───── Entries supplied ─────

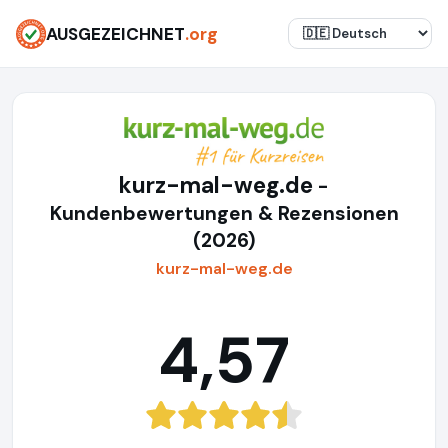
AUSGEZEICHNET
.org
kurz-mal-weg.de
-
Kundenbewertungen & Rezensionen
(2026)
kurz-mal-weg.de
4,57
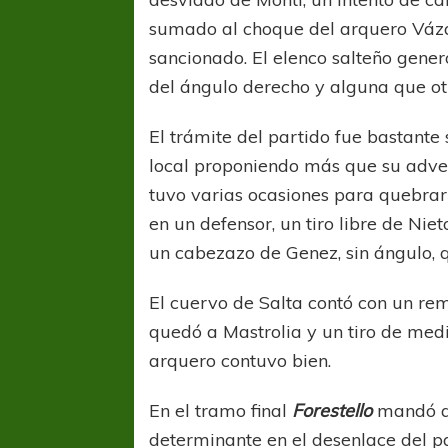
sumado al choque del arquero Vázq
sancionado. El elenco salteño gene
del ángulo derecho y alguna que ot
El trámite del partido fue bastante
local proponiendo más que su adver
tuvo varias ocasiones para quebrar
en un defensor, un tiro libre de Ni
un cabezazo de Genez, sin ángulo, q
El cuervo de Salta contó con un re
quedó a Mastrolia y un tiro de medi
arquero contuvo bien.
En el tramo final
Forestello
mandó a 
determinante en el desenlace del p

─────

Directive:
Only the lines from the one containing "en un defensor, un tiro libre de Ni" to the end of the records should be repeated, exactly as they appear.

Answer to this exercise:
en un defensor, un tiro libre de Ni
un cabezazo de Genez, sin ángulo, q
El cuervo de Salta contó con un re
quedó a Mastrolia y un tiro de medi
arquero contuvo bien.
En el tramo final
Forestello
mandó a 
determinante en el desenlace del p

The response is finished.